Темная жатва | страница 90
Плитку с диковинным знаком убийца бросил как мог далеко от берега. И невзначай вспомнил, что в детстве точно так же любил кидать камешки, играя с друзьями. Всех тогда забавляло, если камешек не просто шел ко дну, но еще и успевал попрыгать по воде. Только вот Руна Власти была не камешком, как и Свен — уж давно не мальчишкой; им обоим было не до забав. Легонько и совсем неслышно булькнув, плитка скрылась под водой, а убийца в изнеможении лег прямо на берег. Отчитаться в Гильдии он, как полагал, еще успеет, но прежде, более всего на свете ему захотелось отдохнуть.
Интерлюдия
Ночь на границе
Как бывало уже не раз, первыми приближение упырей почувствовали собаки. И не преминули доложить о том своим хозяевам… вернее, старшим товарищам — стражам одной из застав на границе Ульвенфеста и Лесного Края.
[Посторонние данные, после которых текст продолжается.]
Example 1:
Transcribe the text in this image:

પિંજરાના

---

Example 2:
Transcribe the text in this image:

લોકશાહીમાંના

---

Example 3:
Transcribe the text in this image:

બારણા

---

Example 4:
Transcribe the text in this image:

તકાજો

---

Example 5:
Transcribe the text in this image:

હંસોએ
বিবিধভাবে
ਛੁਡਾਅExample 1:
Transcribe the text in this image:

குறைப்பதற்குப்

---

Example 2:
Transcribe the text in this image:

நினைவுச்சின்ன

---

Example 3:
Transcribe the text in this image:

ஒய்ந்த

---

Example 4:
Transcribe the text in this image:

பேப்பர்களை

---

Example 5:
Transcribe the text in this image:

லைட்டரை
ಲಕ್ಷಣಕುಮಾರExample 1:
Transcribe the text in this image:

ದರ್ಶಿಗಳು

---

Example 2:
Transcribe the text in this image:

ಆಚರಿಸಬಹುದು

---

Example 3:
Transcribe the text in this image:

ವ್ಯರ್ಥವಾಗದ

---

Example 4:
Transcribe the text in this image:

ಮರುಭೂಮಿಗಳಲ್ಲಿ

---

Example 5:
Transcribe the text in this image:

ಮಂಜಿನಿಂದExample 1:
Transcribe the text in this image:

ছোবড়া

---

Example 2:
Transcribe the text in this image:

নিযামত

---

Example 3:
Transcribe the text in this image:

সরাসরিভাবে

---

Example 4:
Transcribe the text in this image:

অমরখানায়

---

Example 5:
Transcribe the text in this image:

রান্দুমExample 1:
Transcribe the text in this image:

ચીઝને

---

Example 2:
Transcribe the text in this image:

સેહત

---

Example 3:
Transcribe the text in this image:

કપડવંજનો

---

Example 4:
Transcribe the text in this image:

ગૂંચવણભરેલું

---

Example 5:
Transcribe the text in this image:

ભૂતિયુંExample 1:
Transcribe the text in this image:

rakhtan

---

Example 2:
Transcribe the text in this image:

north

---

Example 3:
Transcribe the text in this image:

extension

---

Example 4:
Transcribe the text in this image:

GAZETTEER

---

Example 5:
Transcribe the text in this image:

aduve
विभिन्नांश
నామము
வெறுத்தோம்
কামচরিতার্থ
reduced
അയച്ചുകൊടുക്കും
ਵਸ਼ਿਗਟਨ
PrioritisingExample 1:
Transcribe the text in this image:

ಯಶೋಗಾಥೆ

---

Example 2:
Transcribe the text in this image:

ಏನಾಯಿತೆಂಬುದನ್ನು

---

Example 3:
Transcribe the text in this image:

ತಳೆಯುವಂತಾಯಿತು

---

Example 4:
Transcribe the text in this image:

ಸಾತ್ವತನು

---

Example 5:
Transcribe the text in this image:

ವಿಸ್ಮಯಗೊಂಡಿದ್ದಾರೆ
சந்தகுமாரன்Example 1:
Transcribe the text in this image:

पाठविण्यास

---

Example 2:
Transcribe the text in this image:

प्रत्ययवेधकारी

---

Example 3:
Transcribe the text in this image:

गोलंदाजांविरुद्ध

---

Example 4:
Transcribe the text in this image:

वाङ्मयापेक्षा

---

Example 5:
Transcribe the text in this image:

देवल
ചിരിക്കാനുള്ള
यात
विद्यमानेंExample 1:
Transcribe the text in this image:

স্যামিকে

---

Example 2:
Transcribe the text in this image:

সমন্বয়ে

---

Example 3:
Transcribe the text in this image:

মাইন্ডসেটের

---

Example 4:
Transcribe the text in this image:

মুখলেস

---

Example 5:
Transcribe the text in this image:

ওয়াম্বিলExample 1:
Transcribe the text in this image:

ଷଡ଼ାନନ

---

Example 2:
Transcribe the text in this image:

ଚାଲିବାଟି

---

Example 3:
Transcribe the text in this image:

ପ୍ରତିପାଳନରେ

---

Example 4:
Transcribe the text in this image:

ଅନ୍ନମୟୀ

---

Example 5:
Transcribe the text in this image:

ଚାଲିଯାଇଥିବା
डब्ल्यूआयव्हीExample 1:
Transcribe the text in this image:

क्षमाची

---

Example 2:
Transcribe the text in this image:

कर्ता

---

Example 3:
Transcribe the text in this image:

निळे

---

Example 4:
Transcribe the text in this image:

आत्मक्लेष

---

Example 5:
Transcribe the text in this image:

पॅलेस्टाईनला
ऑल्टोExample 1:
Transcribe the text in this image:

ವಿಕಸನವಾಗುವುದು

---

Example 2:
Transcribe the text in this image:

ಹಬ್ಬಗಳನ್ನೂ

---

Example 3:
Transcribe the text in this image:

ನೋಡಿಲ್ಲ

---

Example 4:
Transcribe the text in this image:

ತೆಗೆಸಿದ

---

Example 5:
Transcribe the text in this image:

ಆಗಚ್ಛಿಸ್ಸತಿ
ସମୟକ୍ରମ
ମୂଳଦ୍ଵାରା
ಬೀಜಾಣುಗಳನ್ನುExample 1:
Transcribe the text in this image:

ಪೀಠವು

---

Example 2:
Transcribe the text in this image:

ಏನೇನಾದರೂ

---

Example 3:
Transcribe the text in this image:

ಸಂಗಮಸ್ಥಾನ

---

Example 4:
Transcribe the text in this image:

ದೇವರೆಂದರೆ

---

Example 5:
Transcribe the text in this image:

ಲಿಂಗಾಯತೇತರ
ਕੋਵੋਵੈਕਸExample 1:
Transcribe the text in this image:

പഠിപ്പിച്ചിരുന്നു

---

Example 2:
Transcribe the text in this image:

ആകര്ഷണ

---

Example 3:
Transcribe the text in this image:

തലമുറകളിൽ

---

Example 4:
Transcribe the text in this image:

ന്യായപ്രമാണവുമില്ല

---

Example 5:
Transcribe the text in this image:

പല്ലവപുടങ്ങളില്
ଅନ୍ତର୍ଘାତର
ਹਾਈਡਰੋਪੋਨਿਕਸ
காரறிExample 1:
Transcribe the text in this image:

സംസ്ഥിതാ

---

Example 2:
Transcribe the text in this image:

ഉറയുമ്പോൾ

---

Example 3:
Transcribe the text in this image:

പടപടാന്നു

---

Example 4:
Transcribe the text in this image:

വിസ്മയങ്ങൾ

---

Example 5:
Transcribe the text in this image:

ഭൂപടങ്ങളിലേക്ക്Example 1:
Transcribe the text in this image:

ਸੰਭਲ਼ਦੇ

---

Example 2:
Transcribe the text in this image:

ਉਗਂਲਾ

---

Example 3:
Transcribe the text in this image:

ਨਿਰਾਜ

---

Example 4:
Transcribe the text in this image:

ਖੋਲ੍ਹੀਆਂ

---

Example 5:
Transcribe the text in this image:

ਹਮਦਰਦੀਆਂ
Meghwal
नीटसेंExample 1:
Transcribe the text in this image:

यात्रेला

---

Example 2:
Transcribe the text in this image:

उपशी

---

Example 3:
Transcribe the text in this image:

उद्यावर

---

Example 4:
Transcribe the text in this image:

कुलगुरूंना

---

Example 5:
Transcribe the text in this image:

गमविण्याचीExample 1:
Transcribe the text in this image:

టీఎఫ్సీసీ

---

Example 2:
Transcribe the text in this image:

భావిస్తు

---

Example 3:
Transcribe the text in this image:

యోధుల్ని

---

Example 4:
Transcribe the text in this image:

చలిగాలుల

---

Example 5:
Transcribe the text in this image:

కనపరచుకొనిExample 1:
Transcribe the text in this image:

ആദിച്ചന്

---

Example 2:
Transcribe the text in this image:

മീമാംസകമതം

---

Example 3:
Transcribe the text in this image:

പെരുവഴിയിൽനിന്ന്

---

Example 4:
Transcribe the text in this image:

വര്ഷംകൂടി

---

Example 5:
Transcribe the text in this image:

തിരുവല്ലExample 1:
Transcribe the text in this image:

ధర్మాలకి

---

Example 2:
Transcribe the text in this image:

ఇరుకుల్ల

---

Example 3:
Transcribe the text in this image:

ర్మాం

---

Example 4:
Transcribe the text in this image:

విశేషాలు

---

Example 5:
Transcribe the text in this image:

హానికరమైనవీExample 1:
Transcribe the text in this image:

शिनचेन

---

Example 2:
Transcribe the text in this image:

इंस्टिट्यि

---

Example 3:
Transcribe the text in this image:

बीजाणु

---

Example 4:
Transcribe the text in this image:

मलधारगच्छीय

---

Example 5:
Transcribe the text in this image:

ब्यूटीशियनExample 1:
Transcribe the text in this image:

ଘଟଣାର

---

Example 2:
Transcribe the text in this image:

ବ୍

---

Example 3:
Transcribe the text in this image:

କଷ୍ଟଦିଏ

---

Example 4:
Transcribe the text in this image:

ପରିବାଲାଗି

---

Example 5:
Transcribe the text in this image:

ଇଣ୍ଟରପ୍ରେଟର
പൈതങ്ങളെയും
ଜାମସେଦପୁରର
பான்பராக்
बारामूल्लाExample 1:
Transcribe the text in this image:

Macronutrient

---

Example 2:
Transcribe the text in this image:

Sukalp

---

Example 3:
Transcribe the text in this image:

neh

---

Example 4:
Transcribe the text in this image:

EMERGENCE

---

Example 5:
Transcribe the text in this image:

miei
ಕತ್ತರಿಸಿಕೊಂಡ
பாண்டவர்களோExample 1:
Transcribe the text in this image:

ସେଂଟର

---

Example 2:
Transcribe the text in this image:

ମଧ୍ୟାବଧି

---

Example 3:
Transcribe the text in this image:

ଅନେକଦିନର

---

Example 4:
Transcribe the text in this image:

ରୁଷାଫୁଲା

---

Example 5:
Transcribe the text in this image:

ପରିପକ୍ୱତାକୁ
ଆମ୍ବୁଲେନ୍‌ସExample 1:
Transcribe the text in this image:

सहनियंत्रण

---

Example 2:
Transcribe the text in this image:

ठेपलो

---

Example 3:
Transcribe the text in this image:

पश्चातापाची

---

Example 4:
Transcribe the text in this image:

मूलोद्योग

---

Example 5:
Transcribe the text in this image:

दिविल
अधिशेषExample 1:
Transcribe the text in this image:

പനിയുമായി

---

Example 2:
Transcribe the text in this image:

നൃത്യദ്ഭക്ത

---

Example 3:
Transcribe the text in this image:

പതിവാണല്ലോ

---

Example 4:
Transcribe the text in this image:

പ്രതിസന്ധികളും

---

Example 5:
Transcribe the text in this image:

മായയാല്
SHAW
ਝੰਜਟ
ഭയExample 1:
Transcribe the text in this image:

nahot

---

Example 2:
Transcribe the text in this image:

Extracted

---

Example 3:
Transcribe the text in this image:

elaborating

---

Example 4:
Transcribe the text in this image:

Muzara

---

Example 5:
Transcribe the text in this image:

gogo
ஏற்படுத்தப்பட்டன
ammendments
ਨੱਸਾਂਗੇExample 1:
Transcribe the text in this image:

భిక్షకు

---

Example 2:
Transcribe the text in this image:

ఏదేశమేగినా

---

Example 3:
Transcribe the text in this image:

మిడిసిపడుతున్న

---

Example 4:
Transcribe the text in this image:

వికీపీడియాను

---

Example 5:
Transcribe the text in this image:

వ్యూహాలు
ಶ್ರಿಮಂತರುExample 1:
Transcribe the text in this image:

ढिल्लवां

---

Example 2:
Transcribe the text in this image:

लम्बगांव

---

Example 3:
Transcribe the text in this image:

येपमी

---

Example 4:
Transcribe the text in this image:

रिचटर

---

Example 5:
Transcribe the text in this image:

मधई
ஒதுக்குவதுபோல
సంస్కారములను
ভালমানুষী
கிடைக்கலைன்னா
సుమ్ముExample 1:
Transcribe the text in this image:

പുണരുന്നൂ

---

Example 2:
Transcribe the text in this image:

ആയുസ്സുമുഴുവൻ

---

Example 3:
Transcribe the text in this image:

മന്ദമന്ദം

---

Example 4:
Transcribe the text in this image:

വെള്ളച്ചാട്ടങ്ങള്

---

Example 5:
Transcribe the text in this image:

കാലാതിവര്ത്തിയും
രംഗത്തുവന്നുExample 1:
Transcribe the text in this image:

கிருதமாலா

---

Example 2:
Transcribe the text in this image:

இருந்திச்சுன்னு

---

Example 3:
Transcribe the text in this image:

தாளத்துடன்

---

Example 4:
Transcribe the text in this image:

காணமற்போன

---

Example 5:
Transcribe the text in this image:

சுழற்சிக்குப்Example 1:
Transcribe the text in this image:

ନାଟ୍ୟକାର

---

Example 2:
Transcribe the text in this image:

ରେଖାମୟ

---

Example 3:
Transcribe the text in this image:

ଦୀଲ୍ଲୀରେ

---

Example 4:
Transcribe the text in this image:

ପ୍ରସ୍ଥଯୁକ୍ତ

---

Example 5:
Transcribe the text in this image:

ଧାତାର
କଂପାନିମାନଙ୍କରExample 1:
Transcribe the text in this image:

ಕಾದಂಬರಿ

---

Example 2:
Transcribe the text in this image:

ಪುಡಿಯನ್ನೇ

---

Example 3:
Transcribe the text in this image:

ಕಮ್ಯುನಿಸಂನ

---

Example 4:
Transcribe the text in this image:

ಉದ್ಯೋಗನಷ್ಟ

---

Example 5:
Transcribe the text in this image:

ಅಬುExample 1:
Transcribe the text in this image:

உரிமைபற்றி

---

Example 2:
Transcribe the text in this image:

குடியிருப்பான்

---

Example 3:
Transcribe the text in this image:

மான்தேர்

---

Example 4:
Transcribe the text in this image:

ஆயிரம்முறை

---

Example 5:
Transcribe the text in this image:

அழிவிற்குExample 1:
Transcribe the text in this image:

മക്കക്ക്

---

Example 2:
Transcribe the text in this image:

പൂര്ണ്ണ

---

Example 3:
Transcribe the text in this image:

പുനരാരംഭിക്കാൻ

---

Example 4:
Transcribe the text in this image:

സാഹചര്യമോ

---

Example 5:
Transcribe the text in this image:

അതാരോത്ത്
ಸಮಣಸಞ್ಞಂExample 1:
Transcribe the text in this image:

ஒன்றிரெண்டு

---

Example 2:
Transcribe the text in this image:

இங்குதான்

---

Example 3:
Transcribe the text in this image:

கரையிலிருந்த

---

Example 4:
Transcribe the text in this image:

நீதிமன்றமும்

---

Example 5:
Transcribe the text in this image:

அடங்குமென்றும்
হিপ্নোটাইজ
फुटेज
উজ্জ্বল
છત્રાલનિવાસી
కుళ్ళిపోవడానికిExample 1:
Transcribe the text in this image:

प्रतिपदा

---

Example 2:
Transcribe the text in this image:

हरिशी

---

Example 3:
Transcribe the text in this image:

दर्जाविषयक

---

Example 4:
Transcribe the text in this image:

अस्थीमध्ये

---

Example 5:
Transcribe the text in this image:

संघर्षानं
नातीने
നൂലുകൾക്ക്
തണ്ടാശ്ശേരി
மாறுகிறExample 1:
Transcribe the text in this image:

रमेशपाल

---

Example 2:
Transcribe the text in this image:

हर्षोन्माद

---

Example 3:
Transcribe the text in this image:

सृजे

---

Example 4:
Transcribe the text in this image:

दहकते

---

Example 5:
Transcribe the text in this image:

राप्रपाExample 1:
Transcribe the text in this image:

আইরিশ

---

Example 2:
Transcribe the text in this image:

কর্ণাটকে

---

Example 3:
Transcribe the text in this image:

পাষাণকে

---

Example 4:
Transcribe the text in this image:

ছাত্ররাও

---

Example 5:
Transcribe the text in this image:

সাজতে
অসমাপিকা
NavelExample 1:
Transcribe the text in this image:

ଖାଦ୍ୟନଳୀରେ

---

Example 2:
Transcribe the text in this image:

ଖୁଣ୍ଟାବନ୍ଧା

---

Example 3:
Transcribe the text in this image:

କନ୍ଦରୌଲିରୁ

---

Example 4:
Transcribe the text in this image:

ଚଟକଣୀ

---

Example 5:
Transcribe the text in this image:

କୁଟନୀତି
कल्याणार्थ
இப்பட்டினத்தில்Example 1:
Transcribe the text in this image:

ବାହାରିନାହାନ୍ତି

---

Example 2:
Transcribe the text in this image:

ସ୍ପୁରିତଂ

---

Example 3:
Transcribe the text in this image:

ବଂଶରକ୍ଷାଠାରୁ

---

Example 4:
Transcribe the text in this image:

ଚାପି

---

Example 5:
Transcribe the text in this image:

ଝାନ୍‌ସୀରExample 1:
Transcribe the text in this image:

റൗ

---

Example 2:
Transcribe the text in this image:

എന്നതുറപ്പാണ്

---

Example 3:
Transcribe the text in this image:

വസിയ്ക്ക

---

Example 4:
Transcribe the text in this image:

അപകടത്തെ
Хваленый песий нюх не подводил, а близость мертвой разлагающейся плоти хвостатые сторожа неизменно воспринимали с тревогой и отвращением. Особенно если плоть эта, естеству вопреки, вдруг научалась ходить.
За нюхом наступил черед слуха: по шороху травы, хрусту веток и другим малозаметным человеку звукам собаки окончательно уверились, что к заставе приближаются чужаки. То есть, кто угодно, кроме их двуногих сослуживцев. И надлежало в таких случаях если не напугать супостатов; если не отогнать, то хотя бы предупредить своих — тех людей, что доверились им, что делили с бдительными созданиями пищу и кров.
Не подвели собаки и теперь… только вот вместо обычного в таких случаях глухого тревожного рычанья из их глоток вырвался истошный не то лай, не то вой. Выдался он столь громким, что вмиг поставил на ноги не только дозорного, но и двух его сослуживцев, чей черед тогда был отдыхать.
— Да полно вам, — беззлобно проворчал командир заставы, тщась успокоить собак… однако сам при этом не на шутку встревожился. Понимал, что зазря те бесноваться не будут точно — все-таки не подзаборные пустолайки. Ну а коли не зазря, коли четвероногие соратники так напуганы, значит есть чего опасаться и людям. Особенно если людей этих всего трое.
Первую стрелу дозорный поджег и выпустил в ночную темноту почти наугад — просто чтобы увидеть противника в предстоящей схватке. Огонек от стрелы получился слабый и нестойкий, он выхватывал из ночи лишь отдельные отрывки, как кусочки мозаики: иссохшие тела с облезлой кожей, лохмотья, костлявые руки и даже чье-то лицо, изуродованное до утраты людских черт. Однако и того хватило, чтобы подтвердить смутные опасения дозорного.